Colorado schools get new report cards
DENVER (AP) – Colorado schools are getting their first ratings under new performance standards approved by lawmakers last year, replacing school report cards that teachers and educators said only stigmatized schools.
Under the old system, which relied on statewide student test scores and included a complex formula to allow for low-income students and other factors, schools were graded from excellent to unsatisfactory, much like a school report card.
Under the new program, school districts and schools are given accreditation ratings based on academic growth and success preparing students for college and career readiness.
Under the new system 111 school districts were rated as accredited or higher. Only 14 got a higher rating of accredited with distinction. Schools that failed to meet standards were ordered to submit improvement plans.
“This is our first big picture performance review under the new accountability system,” said Education Commissioner Dwight Jones at a ceremony honoring exceptional schools on Thursday.
The report indicates Colorado is closing gaps in reading and math, and increasing the number of students making academic progress.
Gov. Bill Ritter said the new assessments are better than the old report cards that graded schools based on student scores on statewide tests. The new system also measures long-term academic growth, identifies gaps in performance and measures career development.
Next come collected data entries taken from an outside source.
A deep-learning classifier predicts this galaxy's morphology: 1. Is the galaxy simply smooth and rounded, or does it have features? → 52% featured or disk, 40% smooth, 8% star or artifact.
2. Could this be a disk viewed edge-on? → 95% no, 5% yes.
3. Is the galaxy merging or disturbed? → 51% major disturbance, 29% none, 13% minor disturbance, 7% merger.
Ritter said when he took office four years ago, public schools were only concentrating on statewide test scores. He said the high school dropout rates were intolerable, schools weren’t being held accountable for career preparation and there were big gaps between wealthy schools and those with less resources.
“We saw many signals that public education was failing our kids in a serious way,” he said.
Jeanne Beyer, communications director for the Colorado Education Association, the union representing 40,000 teachers statewide, said the new program is a big improvement because it holds teachers and administrators accountable for what happens in their schools.
Jane Urschel, associate executive director of the Colorado Association of School Boards, said the reports still stigmatize schools. She said rating schools should be left to local school districts and not the state.
“The role of the school district is to accredit the schools. The state role is to accredit the district, and that’s not happening,” she said.